NEW YORK -- It came oh so close.
The Dow Jones industrial average came within 15 points of its all-time high Thursday afternoon. But the momentum petered out, and the Dow and other indexes broke a two-day winning streak and closed lower.
Economic data and company reports reflected an economy beating investors' low expectations, rather than one growing like gangbusters. Impending government budget cuts also cast a pall for some investors.
"There was no dramatic, great news," said Leon LaBrecque, CEO of LJPR in Troy, Mich. "There's no remarkable economic information. Earnings are pretty much mixed."
The day started with the stock market plodding along indecisively, before sending investors on a whipsaw day. After gaining a combined 291 points on Tuesday and Wednesday, the Dow Jones industrial average spent Thursday morning darting between small gains and losses.

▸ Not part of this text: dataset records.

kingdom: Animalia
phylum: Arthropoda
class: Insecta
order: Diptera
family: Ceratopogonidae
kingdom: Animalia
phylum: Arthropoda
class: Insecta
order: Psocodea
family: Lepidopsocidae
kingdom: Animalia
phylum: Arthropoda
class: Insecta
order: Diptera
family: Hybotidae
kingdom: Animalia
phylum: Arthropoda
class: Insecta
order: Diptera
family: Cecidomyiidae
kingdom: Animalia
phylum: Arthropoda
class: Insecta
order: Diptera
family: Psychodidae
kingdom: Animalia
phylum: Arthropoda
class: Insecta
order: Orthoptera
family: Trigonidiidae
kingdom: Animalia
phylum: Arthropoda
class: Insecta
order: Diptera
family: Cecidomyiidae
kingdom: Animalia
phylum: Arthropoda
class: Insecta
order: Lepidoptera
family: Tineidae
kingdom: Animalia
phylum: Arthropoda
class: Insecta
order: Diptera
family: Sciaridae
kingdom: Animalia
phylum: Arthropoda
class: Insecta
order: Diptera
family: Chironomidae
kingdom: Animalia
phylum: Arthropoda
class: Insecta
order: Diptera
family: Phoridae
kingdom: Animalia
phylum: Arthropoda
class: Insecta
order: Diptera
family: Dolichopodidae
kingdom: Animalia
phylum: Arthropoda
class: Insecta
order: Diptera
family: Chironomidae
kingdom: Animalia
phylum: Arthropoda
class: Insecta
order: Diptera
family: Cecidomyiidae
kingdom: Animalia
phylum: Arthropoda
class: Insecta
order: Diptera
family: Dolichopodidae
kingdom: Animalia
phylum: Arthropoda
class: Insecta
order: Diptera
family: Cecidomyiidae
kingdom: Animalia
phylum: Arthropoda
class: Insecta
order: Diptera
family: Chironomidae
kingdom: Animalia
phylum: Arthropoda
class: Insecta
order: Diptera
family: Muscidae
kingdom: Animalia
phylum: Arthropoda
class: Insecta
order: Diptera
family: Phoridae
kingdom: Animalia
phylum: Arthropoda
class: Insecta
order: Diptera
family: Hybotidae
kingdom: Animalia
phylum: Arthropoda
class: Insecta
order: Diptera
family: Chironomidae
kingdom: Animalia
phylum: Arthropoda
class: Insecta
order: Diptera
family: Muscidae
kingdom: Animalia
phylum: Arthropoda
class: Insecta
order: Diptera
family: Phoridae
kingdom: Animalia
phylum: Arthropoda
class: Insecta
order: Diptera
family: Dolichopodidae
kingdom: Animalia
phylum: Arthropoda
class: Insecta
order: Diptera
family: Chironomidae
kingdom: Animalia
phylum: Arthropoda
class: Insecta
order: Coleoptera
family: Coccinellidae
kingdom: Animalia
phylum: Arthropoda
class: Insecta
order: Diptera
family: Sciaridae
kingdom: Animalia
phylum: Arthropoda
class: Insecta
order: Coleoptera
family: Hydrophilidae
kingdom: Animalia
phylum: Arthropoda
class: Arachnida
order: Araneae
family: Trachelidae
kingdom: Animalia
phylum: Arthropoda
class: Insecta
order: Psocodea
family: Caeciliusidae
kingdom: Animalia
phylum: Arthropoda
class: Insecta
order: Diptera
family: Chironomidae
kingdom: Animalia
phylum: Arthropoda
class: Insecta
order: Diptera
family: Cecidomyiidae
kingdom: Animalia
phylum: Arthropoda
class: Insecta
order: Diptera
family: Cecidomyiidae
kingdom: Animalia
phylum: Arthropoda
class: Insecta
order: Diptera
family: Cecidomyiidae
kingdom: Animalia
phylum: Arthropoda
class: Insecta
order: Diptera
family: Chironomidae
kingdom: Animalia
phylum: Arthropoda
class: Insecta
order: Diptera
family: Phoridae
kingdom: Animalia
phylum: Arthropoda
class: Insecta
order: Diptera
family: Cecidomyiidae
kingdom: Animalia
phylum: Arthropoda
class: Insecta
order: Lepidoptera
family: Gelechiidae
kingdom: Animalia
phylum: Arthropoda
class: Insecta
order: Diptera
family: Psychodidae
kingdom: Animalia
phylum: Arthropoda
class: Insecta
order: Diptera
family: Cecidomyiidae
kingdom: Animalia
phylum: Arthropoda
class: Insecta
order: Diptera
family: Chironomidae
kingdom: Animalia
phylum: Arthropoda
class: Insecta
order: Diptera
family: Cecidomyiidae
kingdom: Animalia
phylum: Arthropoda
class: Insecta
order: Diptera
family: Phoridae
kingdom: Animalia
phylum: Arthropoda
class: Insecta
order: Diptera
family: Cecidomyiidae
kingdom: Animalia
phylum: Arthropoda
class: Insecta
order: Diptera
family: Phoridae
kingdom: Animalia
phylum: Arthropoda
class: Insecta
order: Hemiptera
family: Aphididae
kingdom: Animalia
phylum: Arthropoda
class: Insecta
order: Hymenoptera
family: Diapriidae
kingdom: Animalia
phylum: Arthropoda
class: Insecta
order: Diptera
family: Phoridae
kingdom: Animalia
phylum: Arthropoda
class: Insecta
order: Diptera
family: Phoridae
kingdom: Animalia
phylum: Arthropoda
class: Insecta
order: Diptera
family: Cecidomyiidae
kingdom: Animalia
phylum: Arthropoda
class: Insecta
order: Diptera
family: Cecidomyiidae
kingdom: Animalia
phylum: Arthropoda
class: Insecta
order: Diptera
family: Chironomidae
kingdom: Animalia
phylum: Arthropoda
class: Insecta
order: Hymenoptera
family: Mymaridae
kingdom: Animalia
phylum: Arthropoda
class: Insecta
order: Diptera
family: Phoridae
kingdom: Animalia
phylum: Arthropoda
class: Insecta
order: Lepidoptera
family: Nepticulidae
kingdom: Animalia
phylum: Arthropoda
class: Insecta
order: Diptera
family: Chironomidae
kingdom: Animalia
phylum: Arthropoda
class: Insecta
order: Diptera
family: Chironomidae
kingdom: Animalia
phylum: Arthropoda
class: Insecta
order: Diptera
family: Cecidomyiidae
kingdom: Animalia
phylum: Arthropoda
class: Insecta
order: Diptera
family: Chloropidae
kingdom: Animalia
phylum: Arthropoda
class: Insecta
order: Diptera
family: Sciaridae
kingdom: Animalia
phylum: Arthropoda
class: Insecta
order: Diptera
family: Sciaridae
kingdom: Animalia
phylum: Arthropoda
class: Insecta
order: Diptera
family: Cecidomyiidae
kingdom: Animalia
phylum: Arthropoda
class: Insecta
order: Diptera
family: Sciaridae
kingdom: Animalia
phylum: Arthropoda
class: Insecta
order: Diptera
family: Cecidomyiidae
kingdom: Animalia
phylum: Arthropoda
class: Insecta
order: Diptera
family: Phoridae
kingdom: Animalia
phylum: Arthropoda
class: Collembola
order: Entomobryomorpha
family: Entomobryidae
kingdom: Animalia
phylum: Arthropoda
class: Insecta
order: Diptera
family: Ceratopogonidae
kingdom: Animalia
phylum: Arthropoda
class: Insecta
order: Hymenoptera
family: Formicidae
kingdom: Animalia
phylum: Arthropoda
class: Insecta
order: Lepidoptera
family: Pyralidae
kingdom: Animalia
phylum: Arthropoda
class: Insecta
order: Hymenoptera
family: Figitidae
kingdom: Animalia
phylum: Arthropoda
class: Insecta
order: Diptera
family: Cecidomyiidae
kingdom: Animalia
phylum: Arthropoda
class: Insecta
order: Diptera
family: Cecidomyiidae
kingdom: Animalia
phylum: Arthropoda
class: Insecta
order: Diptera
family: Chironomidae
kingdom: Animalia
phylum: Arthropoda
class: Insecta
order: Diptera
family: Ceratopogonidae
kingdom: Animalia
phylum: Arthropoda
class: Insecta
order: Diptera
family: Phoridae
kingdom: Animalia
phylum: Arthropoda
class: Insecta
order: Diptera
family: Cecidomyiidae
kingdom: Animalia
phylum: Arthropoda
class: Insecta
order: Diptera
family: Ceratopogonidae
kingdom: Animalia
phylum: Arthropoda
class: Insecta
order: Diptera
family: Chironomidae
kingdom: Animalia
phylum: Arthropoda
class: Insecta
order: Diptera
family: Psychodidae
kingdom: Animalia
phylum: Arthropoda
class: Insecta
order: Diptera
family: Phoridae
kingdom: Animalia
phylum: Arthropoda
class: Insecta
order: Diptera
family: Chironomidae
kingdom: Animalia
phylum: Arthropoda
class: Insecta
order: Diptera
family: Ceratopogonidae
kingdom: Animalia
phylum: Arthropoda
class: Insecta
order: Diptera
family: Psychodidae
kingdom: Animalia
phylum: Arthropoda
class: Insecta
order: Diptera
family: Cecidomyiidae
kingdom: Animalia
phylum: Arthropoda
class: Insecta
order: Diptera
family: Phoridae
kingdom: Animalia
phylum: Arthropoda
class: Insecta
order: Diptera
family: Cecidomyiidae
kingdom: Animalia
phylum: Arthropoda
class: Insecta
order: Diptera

It took a decisive turn upward in the early afternoon. Around 2:30 p.m. EST, it hit 14,149 -- just 15 points from the Oct. 9, 2007 record of 14,164.53.
Then the rally sputtered and stocks turned lower in the final few minutes of trading.
The Dow ended down 20.88 points, or 0.2 percent, to 14,054.49. The Standard & Poor's 500 index slipped 1.31, or 0.09 percent, to 1,514.68. The Nasdaq composite index edged down 2.07, or 0.07 percent, to 3,160.19.
Some said the market's fleeting gain Thursday was more about its general tendency to rise over time, and not necessarily a reflection of a surge in strength for the U.S. economy.
"People have to separate the economy from the stock market," Ed Butowsky, managing partner of ChapwoodFinance.com in Dallas, said.
Thursday's data didn't provide a clear picture on the economy.
Company earnings were mixed. J.C. Penney and Barnes & Noble posted losses. Wendy's and Domino's had higher profits. The U.S. economy grew at an annual rate of 0.1 percent in the last three months of 2012 -- better than the original estimate of a 0.1 percent decline, but hardly robust. The number of Americans seeking unemployment aid fell, and the government prepared for federal spending cuts to kick in Friday, a result of Democrats and Republicans not compromising on the budget debate.
"We still have work to do, still a lot of headwinds to face," said Steve Sachs, head of capital markets at ProShares in Bethesda, Md. But, he added, "we're in a better position now than we were three years ago."
Thursday's close means the Dow rose 1.4 percent in February -- respectable, but a slowdown from its 5.8 percent gain in January.
The Dow milestone doesn't mean much in practical terms. It's an index of 30 big-name stocks, such as Disney and General Electric, that investors follow as a gauge of how the overall stock market is doing. But professional investors don't change their strategy because of it.
Even so, a Dow record would be important for psychological reasons: It can make people feel like the economy is doing better. That can induce them to spend and invest more. And it reminds people of a time before the financial crisis, which peaked in 2008.
The yield on the 10-year Treasury note held steady at about 1.90 percent.
Among stocks making big moves:
• Groupon, the coupons website, plunged 24 percent after reporting late Wednesday that its quarterly loss had expanded. The stock fell $1.45 to $4.53.
• J.C. Penney fell 17 percent after the department store reported a higher-than-expected quarterly loss late Wednesday. The stock dropped $3.59 to $17.57.
• Wendy's, Domino's, clothing chain Chico's and energy drink maker Monster Beverage all rose after reporting higher profit and revenue.
• Barnes & Noble climbed 3 percent, up 51 cents to $15.74. The bookstore chain posted a loss, though its CEO confirmed that the company was still in talks with its founder about a partial buyout.